Biéler’s Significance for Symbolism and Jugendstil
Biéler was an artist who strategically adapted his art to the tastes of various collectors. In Paris he modeled his work not only after fashionable Salon subjects but also experimented with the avant-garde approaches of artists such as Edouard Manet. His portraits are superbly elegant, demonstrating an excellent command over painting. Back in Switzerland Biéler specialized in depicting typical Swiss subject matter. This he found in the village community of Savièse, still largely unspoiled by civilization. Despite the fact that Biéler's work is to be found in many museums and private collections, on account of his Valais pictures his art was long thought of in terms of clichés. But with his enigmatic symbolist figural paintings and decorative works he made a significant contribution to symbolism and Jugendstil on an international level. Biéler also produced numerous public decorative commissions, such as his ceiling painting in the Bern City Theater – or one of the four stained glass windows in the Hall of the Dome of the Federal Parliament Building of Switzerland. In painting he developed his own personal and technically brilliant graphic style.

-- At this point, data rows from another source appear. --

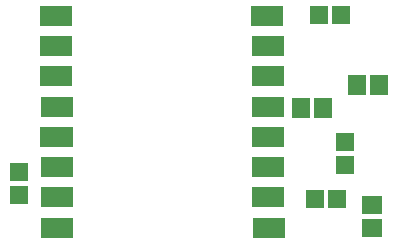
<source format=gbr>
%FSLAX34Y34*%
%MOMM*%
%LNSMDMASK_TOP*%
G71*
G01*
%ADD10R, 2.70X1.79*%
%ADD11R, 1.50X1.60*%
%ADD12R, 1.60X1.50*%
%ADD13R, 1.80X1.50*%
%ADD14R, 1.50X1.80*%
%LPD*%
X102394Y-19050D02*
G54D10*
D03*
X102791Y-44847D02*
G54D10*
D03*
X102791Y-70247D02*
G54D10*
D03*
X102791Y-70247D02*
G54D10*
D03*
X103188Y-96044D02*
G54D10*
D03*
X103188Y-121444D02*
G54D10*
D03*
X102791Y-121444D02*
G54D10*
D03*
X103188Y-147241D02*
G54D10*
D03*
X103188Y-172641D02*
G54D10*
D03*
X103188Y-172641D02*
G54D10*
D03*
X103584Y-198438D02*
G54D10*
D03*
X281384Y-19050D02*
G54D10*
D03*
X281781Y-44847D02*
G54D10*
D03*
X281781Y-70247D02*
G54D10*
D03*
X281781Y-70247D02*
G54D10*
D03*
X282178Y-96044D02*
G54D10*
D03*
X282178Y-121444D02*
G54D10*
D03*
X281781Y-121444D02*
G54D10*
D03*
X282178Y-147241D02*
G54D10*
D03*
X282178Y-172641D02*
G54D10*
D03*
X282178Y-172641D02*
G54D10*
D03*
X282575Y-198438D02*
G54D10*
D03*
X321469Y-174228D02*
G54D11*
D03*
X340469Y-174228D02*
G54D11*
D03*
X347241Y-126231D02*
G54D12*
D03*
X347241Y-145231D02*
G54D12*
D03*
X344041Y-18257D02*
G54D11*
D03*
X325041Y-18257D02*
G54D11*
D03*
X369862Y-179412D02*
G54D13*
D03*
X369862Y-198412D02*
G54D13*
D03*
X376188Y-77787D02*
G54D14*
D03*
X357188Y-77788D02*
G54D14*
D03*
X328562Y-96837D02*
G54D14*
D03*
X309562Y-96838D02*
G54D14*
D03*
X71017Y-170631D02*
G54D12*
D03*
X71017Y-151631D02*
G54D12*
D03*
M02*

</source>
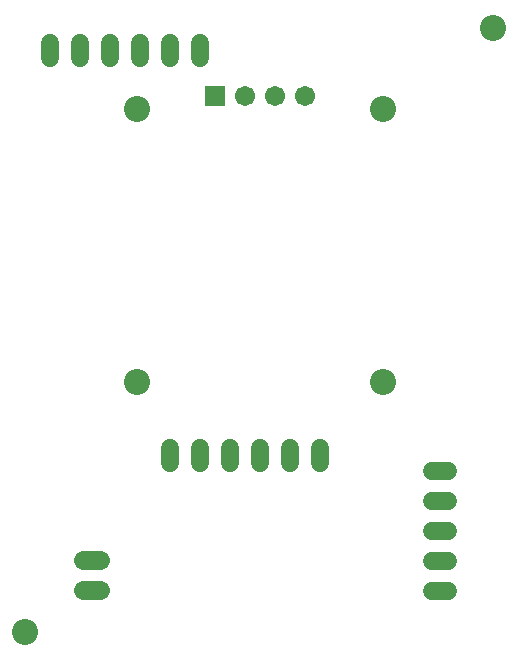
<source format=gbr>
G04 EAGLE Gerber RS-274X export*
G75*
%MOMM*%
%FSLAX34Y34*%
%LPD*%
%INSoldermask Top*%
%IPPOS*%
%AMOC8*
5,1,8,0,0,1.08239X$1,22.5*%
G01*
%ADD10C,2.203200*%
%ADD11C,1.524000*%
%ADD12R,1.711200X1.711200*%
%ADD13C,1.711200*%
%ADD14C,1.625600*%


D10*
X577850Y628650D03*
X182316Y117203D03*
D11*
X203200Y602996D02*
X203200Y616204D01*
X228600Y616204D02*
X228600Y602996D01*
X254000Y602996D02*
X254000Y616204D01*
X279400Y616204D02*
X279400Y602996D01*
X304800Y602996D02*
X304800Y616204D01*
X330200Y616204D02*
X330200Y602996D01*
D12*
X342900Y571500D03*
D13*
X368300Y571500D03*
X393700Y571500D03*
X419100Y571500D03*
D10*
X276860Y560070D03*
X485140Y560070D03*
X485140Y328930D03*
X276860Y328930D03*
D11*
X526796Y254000D02*
X540004Y254000D01*
X540004Y228600D02*
X526796Y228600D01*
X526796Y203200D02*
X540004Y203200D01*
X540004Y177800D02*
X526796Y177800D01*
X526796Y152400D02*
X540004Y152400D01*
D14*
X245494Y152830D02*
X231270Y152830D01*
X231270Y178230D02*
X245494Y178230D01*
D11*
X304800Y260096D02*
X304800Y273304D01*
X330200Y273304D02*
X330200Y260096D01*
X355600Y260096D02*
X355600Y273304D01*
X381000Y273304D02*
X381000Y260096D01*
X406400Y260096D02*
X406400Y273304D01*
X431800Y273304D02*
X431800Y260096D01*
M02*

</source>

A Representative Overview of Biéler's Art and Artistic Domains
With the paintings Les Feuilles mortes (The Dead Leaves, 1899) and Les Sources (The Spring, 1900) the Kunstmuseum Bern owns two key works from Biéler's symbolist phase. Our comprehensive retrospective not only shows the artist’s early impressionist work in addition to his symbolist and realistic art, but also his paintings influenced by the Art Nouveau style - the zenith of his art. With around 120 works, the exhibition reveals both well-known and obscure facets of the artist. We are also presenting privately owned artworks that will be on show to the public for the very first time. Our visitors not only have the opportunity of viewing paintings from all the phases in the artist's creative development – additionally they will find Biéler’s decorative work, chairs designed by the artist, and his painted ornamentation for a door as well as a secular stained glass window.
The exhibition is part of the Leading Swiss Artists series in the Kunstmuseum Bern. It is a collaborative project with the Pierre Gianadda Foundation, Martigny, where the exhibition will be on show from December 1, 2011 to February 26, 2012.